======== PASSAGE TO READ ========
6 Tips to Get Moving After Work

It's 5 p.m. Monday, and as you drive away from the office, visions of nap time, happy hour, or your favorite shows dance about in your head. The last thing you want to do is throw on some workout gear and "sweat it out" at the gym.

Exercise to maintain a healthy physique is obviously the main reason we get off the couch. Workouts to enhance our mental fitness is just as, if not more important, especially during the long winter months.

Here a six ways to stay motivated and up the physical activity, even when a relaxing night cuddled up with hot tea and a blanket are calling your name:

  1. Put on Your Gym Clothes Right After Work. Lacing up your gym shoes and changing into the workout gear as soon as you get home will keep you from getting too comfy on the couch. Also, it doesn't hurt to buy fashionable exercise clothes. No one wants to put a cute outfit to waste.
======== RECORDS PROVIDED ========
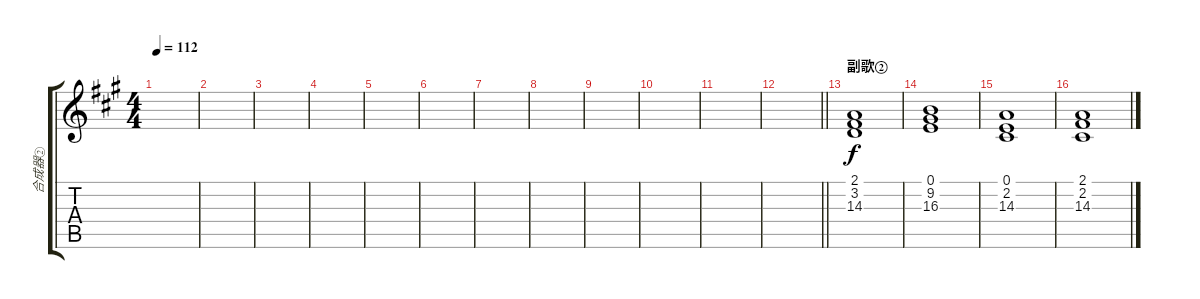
\track ("合成器②" "合成器②") {instrument stringensemble1}
\staff {score tabs}
\tuning (E4 B3 G3 D3 A2 E2) {hide}
\ts (4 4)
\tempo 112
\clef g2
\ks a
|
|
|
|
|
|
|
|
|
|
|
\barLineRight lightlight
|
\section ("" "副歌②")
(2.1 3.2 14.3).1 |
(0.1 9.2 16.3).1 |
(0.1 2.2 14.3).1 |
(2.1 2.2 14.3).1
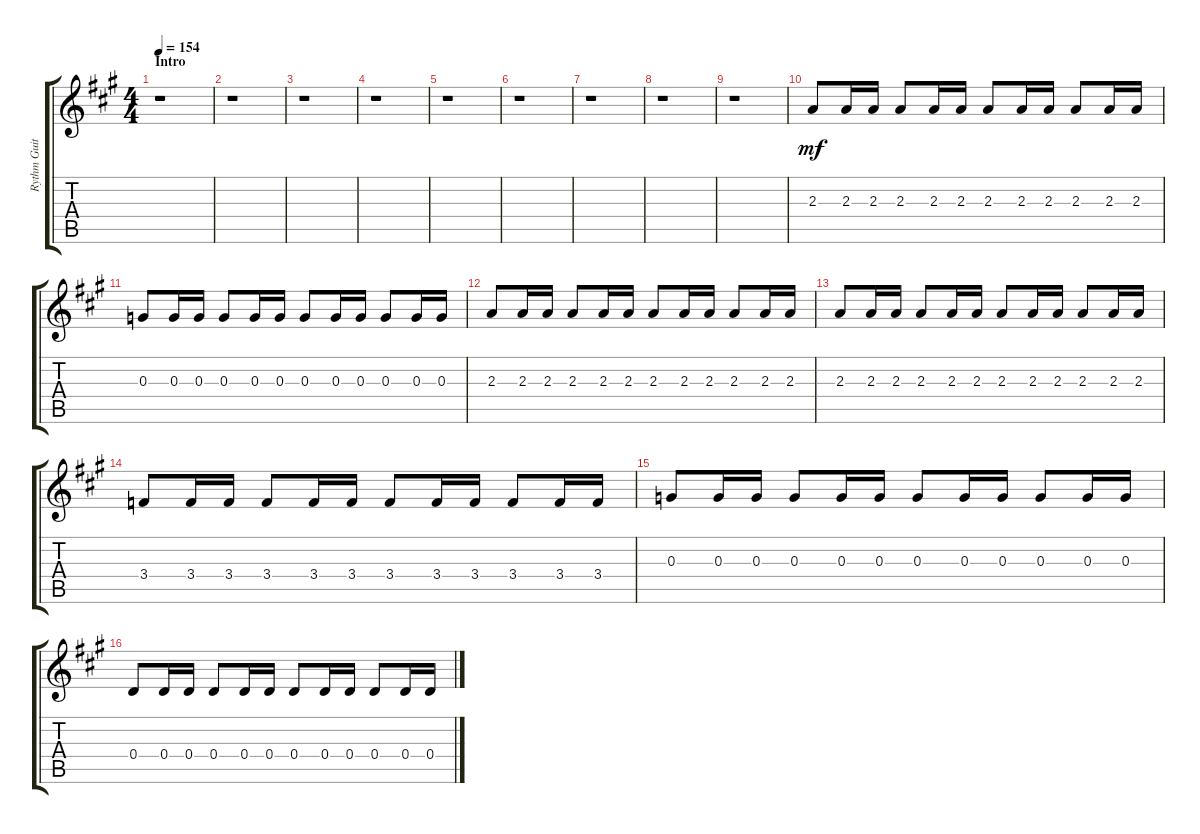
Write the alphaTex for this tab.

\track ("Rythm Guitar" "Rythm Guit") {instrument overdrivenguitar}
\staff {score tabs}
\tuning (E4 B3 G3 D3 A2 E2) {hide}
\ts (4 4)
\section ("" "Intro")
\tempo 154
\clef g2
\ks a
r.1{dy mf instrument overdrivenguitar} |
r.1 |
r.1 |
r.1 |
r.1 |
r.1 |
r.1 |
r.1 |
r.1 |
2.3.8 2.3.16 2.3.16 2.3.8 2.3.16 2.3.16 2.3.8 2.3.16 2.3.16 2.3.8 2.3.16 2.3.16 |
0.3.8 0.3.16 0.3.16 0.3.8 0.3.16 0.3.16 0.3.8 0.3.16 0.3.16 0.3.8 0.3.16 0.3.16 |
2.3.8 2.3.16 2.3.16 2.3.8 2.3.16 2.3.16 2.3.8 2.3.16 2.3.16 2.3.8 2.3.16 2.3.16 |
2.3.8 2.3.16 2.3.16 2.3.8 2.3.16 2.3.16 2.3.8 2.3.16 2.3.16 2.3.8 2.3.16 2.3.16 |
3.4.8 3.4.16 3.4.16 3.4.8 3.4.16 3.4.16 3.4.8 3.4.16 3.4.16 3.4.8 3.4.16 3.4.16 |
0.3.8 0.3.16 0.3.16 0.3.8 0.3.16 0.3.16 0.3.8 0.3.16 0.3.16 0.3.8 0.3.16 0.3.16 |
0.4.8 0.4.16 0.4.16 0.4.8 0.4.16 0.4.16 0.4.8 0.4.16 0.4.16 0.4.8 0.4.16 0.4.16
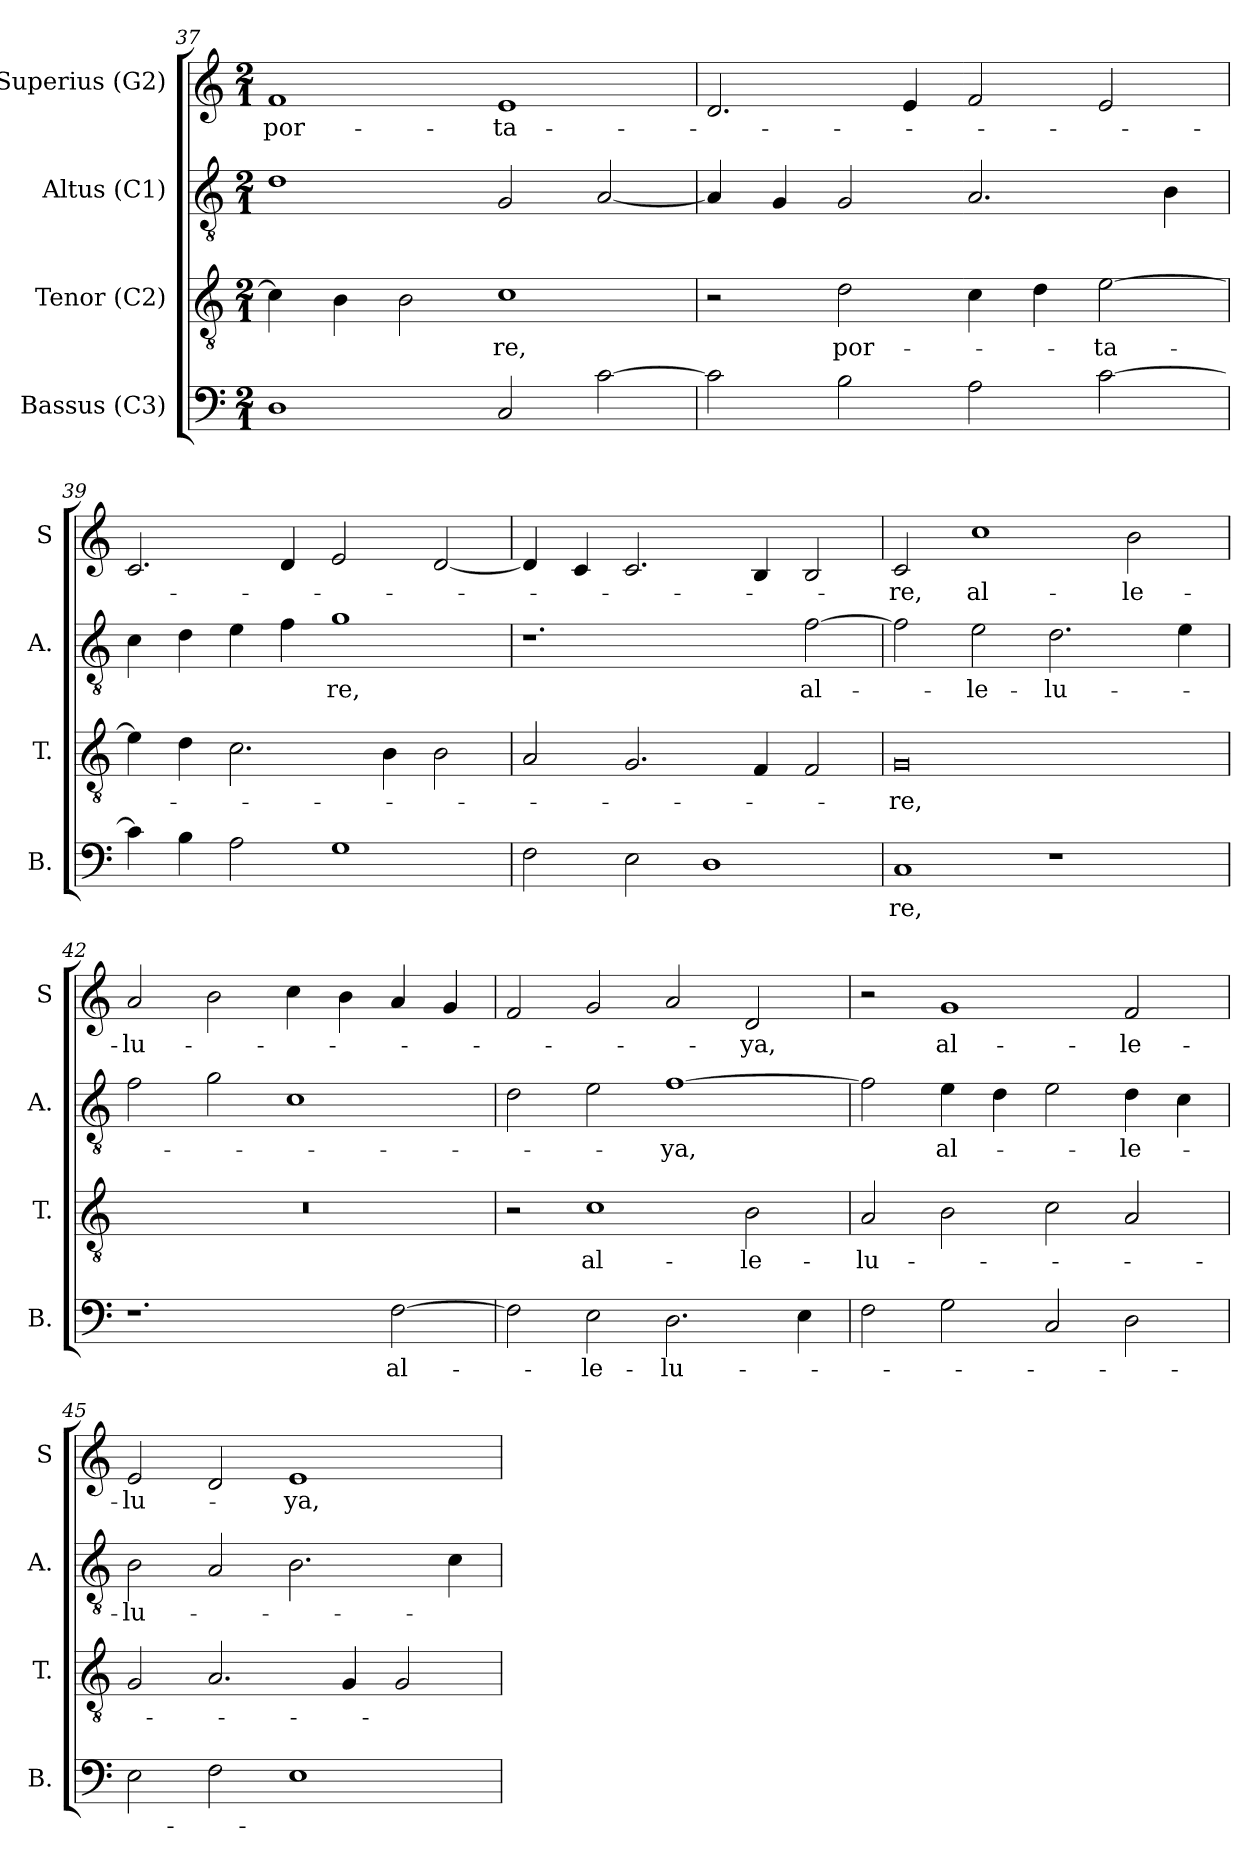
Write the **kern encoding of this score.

**kern	**text	**kern	**text	**kern	**text	**kern	**text
*part4	*part4	*part3	*part3	*part2	*part2	*part1	*part1
*staff4	*staff4	*staff3	*staff3	*staff2	*staff2	*staff1	*staff1
*I"Bassus (C3)	*	*I"Tenor (C2)	*	*I"Altus (C1)	*	*I"Superius (G2)	*
*I'B.	*	*I'T.	*	*I'A.	*	*I'S	*
*clefF4	*	*clefGv2	*	*clefGv2	*	*clefG2	*
*	*	*ITrd7c12	*	*ITrd7c12	*	*	*
*k[]	*	*k[]	*	*k[]	*	*k[]	*
*C:	*	*C:	*	*C:	*	*C:	*
*M2/1	*	*M2/1	*	*M2/1	*	*M2/1	*
=37	=37	=37	=37	=37	=37	=37	=37
!	!	!	!	!	!	!	!LO:LY:b
1D	.	4C\]	.	1D	.	1f	por-
.	.	4BB\	.	.	.	.	.
.	.	2BB\	.	.	.	.	.
!	!	!	!LO:LY:b	!	!	!	!LO:LY:b
2C/	.	1C	-re,	2GG/	.	1e	-ta-
[>2c\	.	.	.	[<2AA/	.	.	.
=38	=38	=38	=38	=38	=38	=38	=38
2c\]	.	2r	.	4AA/]	.	2.d/	.
.	.	.	.	4GG/	.	.	.
!	!	!	!LO:LY:b	!	!	!	!
2B\	.	2D\	por-	2GG/	.	.	.
.	.	.	.	.	.	4e/	.
2A\	.	4C\	.	2.AA/	.	2f/	.
.	.	4D\	.	.	.	.	.
!	!	!	!LO:LY:b	!	!	!	!
[>2c\	.	[>2E\	-ta-	.	.	2e/	.
.	.	.	.	4BB\	.	.	.
=39	=39	=39	=39	=39	=39	=39	=39
4c\]	.	4E\]	.	4C\	.	2.c/	.
4B\	.	4D\	.	4D\	.	.	.
2A\	.	2.C\	.	4E\	.	.	.
.	.	.	.	4F\	.	4d/	.
!	!	!	!	!	!LO:LY:b	!	!
1G	.	.	.	1G	-re,	2e/	.
.	.	4BB\	.	.	.	.	.
.	.	2BB\	.	.	.	[<2d/	.
=40	=40	=40	=40	=40	=40	=40	=40
2F\	.	2AA/	.	1.r	.	4d/]	.
.	.	.	.	.	.	4c/	.
2E\	.	2.GG/	.	.	.	2.c/	.
1D	.	.	.	.	.	.	.
.	.	4FF/	.	.	.	4B/	.
!	!	!	!	!	!LO:LY:b	!	!
.	.	2FF/	.	[>2F\	al-	2B/	.
!!LO:LB:g=z
=41	=41	=41	=41	=41	=41	=41	=41
!	!LO:LY:b	!	!LO:LY:b	!	!	!	!LO:LY:b
1C	-re,	0GG	-re,	2F\]	.	2c/	-re,
!	!	!	!	!	!LO:LY:b	!	!LO:LY:b
.	.	.	.	2E\	-le-	1cc	al-
!	!	!	!	!	!LO:LY:b	!	!
1r	.	.	.	2.D\	-lu-	.	.
!	!	!	!	!	!	!	!LO:LY:b
.	.	.	.	.	.	2b\	-le-
.	.	.	.	4E\	.	.	.
=42	=42	=42	=42	=42	=42	=42	=42
!	!	!LO:N:vis=1	!	!	!	!	!LO:LY:b
1.r	.	0r	.	2F\	.	2a/	-lu-
.	.	.	.	2G\	.	2b\	.
.	.	.	.	1C	.	4cc\	.
.	.	.	.	.	.	4b\	.
!	!LO:LY:b	!	!	!	!	!	!
[>2F\	al-	.	.	.	.	4a/	.
.	.	.	.	.	.	4g/	.
=43	=43	=43	=43	=43	=43	=43	=43
2F\]	.	2r	.	2D\	.	2f/	.
!	!LO:LY:b	!	!LO:LY:b	!	!	!	!
2E\	-le-	1C	al-	2E\	.	2g/	.
!	!LO:LY:b	!	!	!	!LO:LY:b	!	!
2.D\	-lu-	.	.	[>1F	-ya,	2a/	.
!	!	!	!LO:LY:b	!	!	!	!LO:LY:b
.	.	2BB\	-le-	.	.	2d/	-ya,
4E\	.	.	.	.	.	.	.
=44	=44	=44	=44	=44	=44	=44	=44
!	!	!	!LO:LY:b	!	!	!	!
2F\	.	2AA/	-lu-	2F\]	.	2r	.
!	!	!	!	!	!LO:LY:b	!	!LO:LY:b
2G\	.	2BB\	.	4E\	al-	1g	al-
.	.	.	.	4D\	.	.	.
2C/	.	2C\	.	2E\	.	.	.
!	!	!	!	!	!LO:LY:b	!	!LO:LY:b
2D\	.	2AA/	.	4D\	-le-	2f/	-le-
.	.	.	.	4C\	.	.	.
=45	=45	=45	=45	=45	=45	=45	=45
!	!	!	!	!	!LO:LY:b	!	!LO:LY:b
2E\	.	2GG/	.	2BB\	-lu-	2e/	-lu-
2F\	.	2.AA/	.	2AA/	.	2d/	.
!	!	!	!	!	!	!	!LO:LY:b
1E	.	.	.	2.BB\	.	1e	-ya,
.	.	4GG/	.	.	.	.	.
.	.	2GG/	.	.	.	.	.
.	.	.	.	4C\	.	.	.
=	=	=	=	=	=	=	=
*-	*-	*-	*-	*-	*-	*-	*-
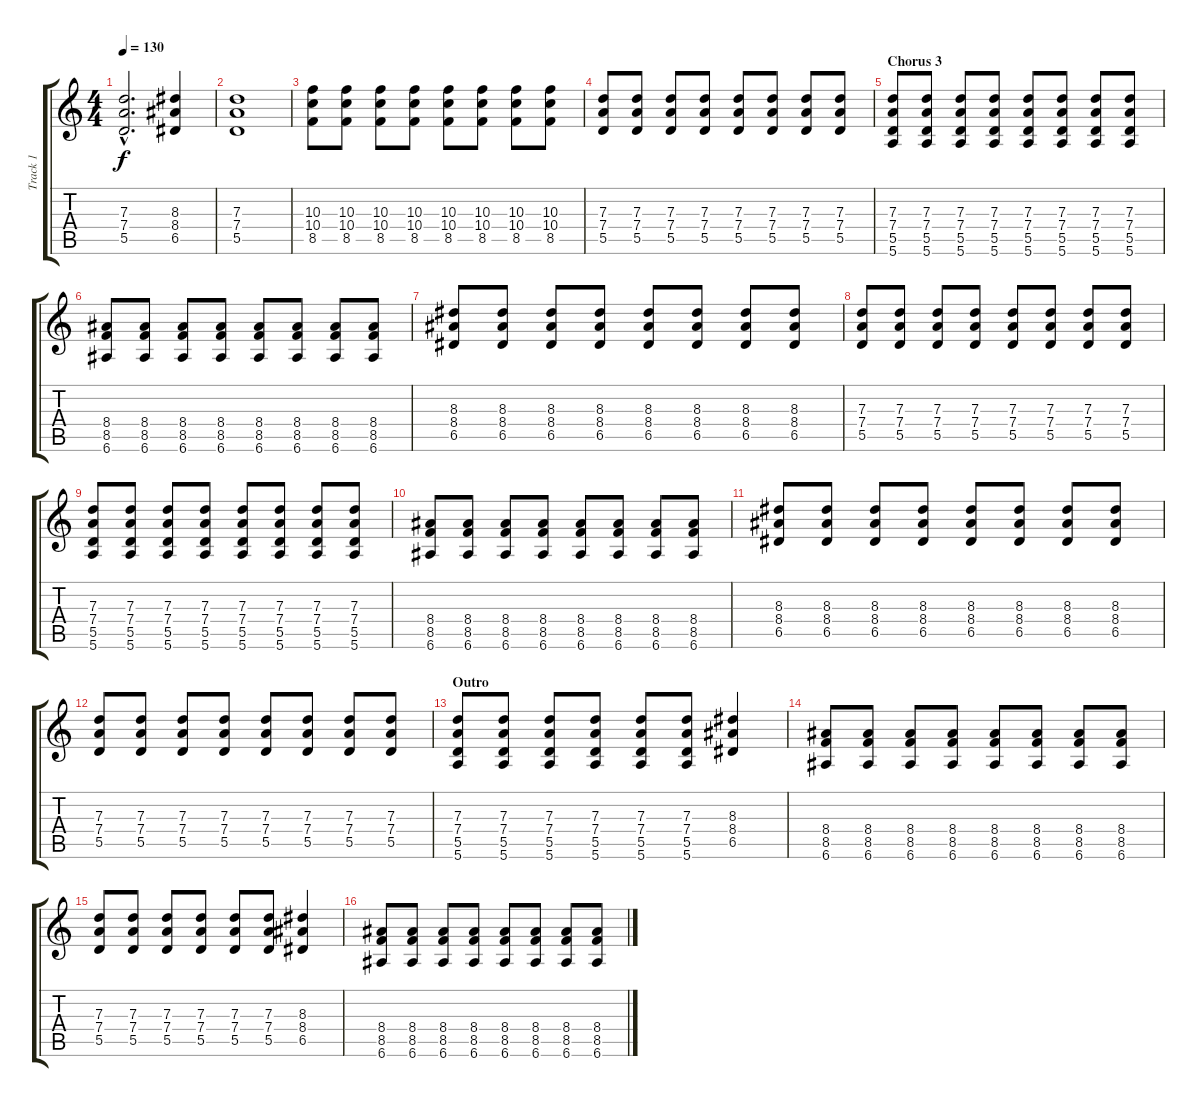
========
- [WHAT THIS EXERCISE ASKS]:
a - Please rewrite the records from their first line through the line containing "Write the alphaTex for this tab.", swapping "stringensemble1" for "overdrivenguitar" and changing nothing else. Leave the pictures out of your answer.
b - Write the next part of the article on exercising after work, continuing from its last sentence.
The article and the records have no connection to each other.

- [WRITTEN ANSWERS]:
a -
\track ("合成器②" "合成器②") {instrument overdrivenguitar}
\staff {score tabs}
\tuning (E4 B3 G3 D3 A2 E2) {hide}
\ts (4 4)
\tempo 112
\clef g2
\ks a
|
|
|
|
|
|
|
|
|
|
|
\barLineRight lightlight
|
\section ("" "副歌②")
(2.1 3.2 14.3).1 |
(0.1 9.2 16.3).1 |
(0.1 2.2 14.3).1 |
(2.1 2.2 14.3).1
Write the alphaTex for this tab.

b -
  2. Set Aside a Pre-Workout Snack. There's nothing worse than stepping through your front door feeling ravenous and doing major damage in the kitchen. If I fill up too much, I feel lethargic and would much rather take a nap than go for a run on a full stomach. Setting aside a light snack will curb hunger and fuel the body enough to crank out an intense cardio or strength training session.
  3. Take Advantage of Online Resources. The Internet is full of cardio and strength training workouts, and better yet, most don't involve any equipment. Print out a workout routine and hang it on your garage door, or stick it on your refrigerator to remind yourself that you have a structured exercise regimen waiting to be tackled.
  4. Eat a Good Lunch. A balanced lunch is the perfect way to stay energized and focused into the early evening hours. If you're hitting the gym immediately after work, self.com suggests this nutrient-packed meal: One cup of whole-wheat penne with 4 oz. grilled chicken breast, tomato sauce, a sprinkle of Parmesan, broccoli and sliced zucchini.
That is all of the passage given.